Monday, March 6, 2006

Football Labor Stuff

I hope the NFL doesn’t lose its salary cap.

I can’t say I’ve been following the CBA negotiations especially closely, and that’s good, because with all the delays, the suspense would be killing me at this point.

Anyway, I hope the cap stays. I’m a Broncos fan and no cap would actually be pretty good for my favorite team. The Broncos make a lot of money, have pretty smart management, and feature an owner who is probably willing to outspend most of his colleagues. I imagine that with no cap, the Broncos would be able to move into the elite (if we’re not there already) and stay there for a long time. I don’t think we’d have to wait very long for the next Super Bowl win.

But victories would always feel cheap. What do Yankees fans say to themselves when their team wins a World Series? (Or what did they used to tell themselves last millennium when they actually won the Series?) I’d always know the Broncos weren’t really playing the same game everyone else was. Of course, I’d still watch, but it wouldn’t be the same.

Some, like Peter King of Sports Illustrated, point out that football wouldn’t turn into baseball. Which is true, at least right away. As King wrote,

My thought: The sky hasn't fallen. It isn't falling. Football would be different without a salary cap. Different, and definitely not better. But we all need to get a grip. I've heard for the past week how dire a situation it would be if the game lost the cap and the ability to control player costs. I've read in papers and on Web sites, and heard on talk shows how the lack of a cap would be the baseball-ization of the NFL. And I say: Pshaw.

To say that no salary cap would turn the NFL into a league of Yankees (Redskins, Patriots, Cowboys) and Devil Rays (Jaguars, Saints, Bengals) is preposterous. First of all, the Yankees spent $208 million on players last year and the Devil Rays $29 million. In the NFL, a lower-revenue team like Jacksonville is going to take in probably $170 million this year, with the Redskins raking in maybe $310 million. To think Jacksonville would spend $50 million on players and the Redskins $190 million is just idiocy. Won't happen.

That’s all true, but I think King is basing his predictions for the league’s future too much on current market conditions. I think forecasts of doom become a self-fulfilling prophecy in a lot of ways.

Look at it this way: regardless of the amount of talent or number of franchises, professional sports leagues will always have some teams with losing records. (Since (nearly) every game has a winner and a loser, everyone’s record should add up to .500-yet, bizarrely, sometimes the mere existence of losing teams is presented as evidence of the need for contraction.) Not only that, odds are that some teams are going to lose for a few years in a row, regardless of how fair the player-procurement system is.

Let’s go worst-case scenario here. (Okay, the worst-case is a strike or lockout; technically, I’m talking second-worst.) Let’s say the league eliminates sharing of local revenues and the salary cap. While TV money is still split up, there will definitely be relative haves and have-nots in the league as some teams get to keep more money.

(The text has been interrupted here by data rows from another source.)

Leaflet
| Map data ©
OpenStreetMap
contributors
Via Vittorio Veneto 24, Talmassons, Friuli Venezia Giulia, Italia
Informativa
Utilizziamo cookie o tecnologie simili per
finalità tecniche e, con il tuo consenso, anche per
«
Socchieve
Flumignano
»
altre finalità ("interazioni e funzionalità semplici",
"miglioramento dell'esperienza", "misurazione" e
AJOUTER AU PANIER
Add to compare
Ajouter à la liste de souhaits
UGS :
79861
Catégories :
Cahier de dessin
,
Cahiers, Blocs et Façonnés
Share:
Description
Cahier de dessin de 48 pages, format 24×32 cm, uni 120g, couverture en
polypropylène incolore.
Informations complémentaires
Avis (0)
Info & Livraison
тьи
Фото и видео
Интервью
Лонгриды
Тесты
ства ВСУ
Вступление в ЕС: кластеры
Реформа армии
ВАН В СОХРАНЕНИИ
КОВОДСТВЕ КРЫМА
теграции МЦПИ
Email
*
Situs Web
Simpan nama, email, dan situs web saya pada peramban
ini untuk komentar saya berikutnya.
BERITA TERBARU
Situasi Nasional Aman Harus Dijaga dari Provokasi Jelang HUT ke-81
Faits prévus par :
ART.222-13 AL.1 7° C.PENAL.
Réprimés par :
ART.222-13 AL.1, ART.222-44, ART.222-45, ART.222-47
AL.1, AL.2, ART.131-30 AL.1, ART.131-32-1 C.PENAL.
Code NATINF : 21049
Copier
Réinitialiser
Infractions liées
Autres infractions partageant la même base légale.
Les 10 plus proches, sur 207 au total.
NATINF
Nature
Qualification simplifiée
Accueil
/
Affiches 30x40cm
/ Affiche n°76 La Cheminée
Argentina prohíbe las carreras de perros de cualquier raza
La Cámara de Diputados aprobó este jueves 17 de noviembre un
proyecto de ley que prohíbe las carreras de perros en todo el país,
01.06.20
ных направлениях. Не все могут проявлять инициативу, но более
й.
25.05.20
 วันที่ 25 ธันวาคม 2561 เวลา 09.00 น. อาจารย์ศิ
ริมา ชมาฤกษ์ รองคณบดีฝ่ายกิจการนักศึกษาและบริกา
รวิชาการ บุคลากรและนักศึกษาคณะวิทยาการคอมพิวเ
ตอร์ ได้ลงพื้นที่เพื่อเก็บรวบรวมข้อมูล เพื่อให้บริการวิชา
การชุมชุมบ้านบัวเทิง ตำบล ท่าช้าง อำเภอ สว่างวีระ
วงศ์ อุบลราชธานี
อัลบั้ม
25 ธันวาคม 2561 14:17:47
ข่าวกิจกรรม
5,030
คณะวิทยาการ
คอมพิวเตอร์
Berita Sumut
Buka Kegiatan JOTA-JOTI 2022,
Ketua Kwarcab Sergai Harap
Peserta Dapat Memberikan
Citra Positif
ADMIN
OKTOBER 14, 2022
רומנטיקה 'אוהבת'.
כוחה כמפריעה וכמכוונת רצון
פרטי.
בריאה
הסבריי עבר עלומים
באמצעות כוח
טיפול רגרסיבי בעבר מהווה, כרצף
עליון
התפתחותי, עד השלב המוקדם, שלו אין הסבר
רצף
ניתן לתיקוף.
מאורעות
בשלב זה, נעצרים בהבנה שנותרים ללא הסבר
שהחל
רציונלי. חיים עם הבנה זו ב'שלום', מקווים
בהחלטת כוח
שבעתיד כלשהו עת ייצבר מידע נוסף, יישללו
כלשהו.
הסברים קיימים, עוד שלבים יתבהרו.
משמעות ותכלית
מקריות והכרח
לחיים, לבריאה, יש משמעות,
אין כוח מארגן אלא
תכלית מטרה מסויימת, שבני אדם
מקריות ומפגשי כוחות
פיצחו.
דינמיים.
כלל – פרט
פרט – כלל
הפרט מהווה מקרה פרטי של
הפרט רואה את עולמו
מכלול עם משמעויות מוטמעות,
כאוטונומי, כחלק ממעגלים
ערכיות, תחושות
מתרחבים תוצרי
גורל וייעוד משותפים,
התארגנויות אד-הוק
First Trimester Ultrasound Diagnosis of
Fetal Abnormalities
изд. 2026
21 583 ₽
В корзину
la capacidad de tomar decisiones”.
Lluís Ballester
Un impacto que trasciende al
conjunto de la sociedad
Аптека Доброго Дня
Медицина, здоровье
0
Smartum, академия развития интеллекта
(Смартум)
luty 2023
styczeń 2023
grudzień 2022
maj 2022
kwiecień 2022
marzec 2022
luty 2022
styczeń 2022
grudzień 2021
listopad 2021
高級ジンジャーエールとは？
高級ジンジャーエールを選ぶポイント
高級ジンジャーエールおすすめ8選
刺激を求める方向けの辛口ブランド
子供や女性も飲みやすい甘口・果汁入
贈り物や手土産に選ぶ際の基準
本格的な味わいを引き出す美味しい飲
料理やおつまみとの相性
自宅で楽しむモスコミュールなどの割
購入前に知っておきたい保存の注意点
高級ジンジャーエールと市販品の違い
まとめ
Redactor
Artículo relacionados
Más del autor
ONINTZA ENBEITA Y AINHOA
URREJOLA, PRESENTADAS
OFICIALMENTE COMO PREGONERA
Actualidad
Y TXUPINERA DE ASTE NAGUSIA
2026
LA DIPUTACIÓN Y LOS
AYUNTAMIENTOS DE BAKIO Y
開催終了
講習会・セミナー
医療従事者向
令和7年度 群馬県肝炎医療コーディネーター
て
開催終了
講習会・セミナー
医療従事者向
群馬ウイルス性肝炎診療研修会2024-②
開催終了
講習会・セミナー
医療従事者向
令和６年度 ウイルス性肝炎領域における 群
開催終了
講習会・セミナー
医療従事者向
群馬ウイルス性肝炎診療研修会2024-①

Let us also go on a limb and suggest that for the first few years in which there is no cap, the Arizona Cardinals are bad each year (I know, I am stretching my last remaining shreds of credibility here.).

Does anyone expect cheapskate Cardinals owner Bill Bidwell to do anything but call the system unfair and pocket as much money as he can, like “poor” baseball owners do now? (Sure, he can make even more money by spending his cash on a successful team, but there’s more risk, too.)

Look at the Colorado Rockies. While Denver hasn’t lost population over the years, they used to make enough money to spend alongside clubs from some of the biggest markets. But once they started to falter and attendance dropped, the owners lost their nerve and now they don’t spend a dime they don’t have to. And since they don’t care enough to still try and compete through innovation or player development, like the A’s or Twins, they’re just going to be bad for a really long time.

Teams like the Washington Redskins, Dallas Cowboys and, yes, the Broncos, will drive up salaries of the best players so high that some of the smaller-market teams will become either unable or unwilling to compete. It’ll be fun to watch the Redskins throw good money after bad and fulfill their true destiny as the Texas Rangers or Baltimore Orioles of just a few years past-a team with an enormous payroll and bite-sized results.

But it won’t be as fun as the system we have now.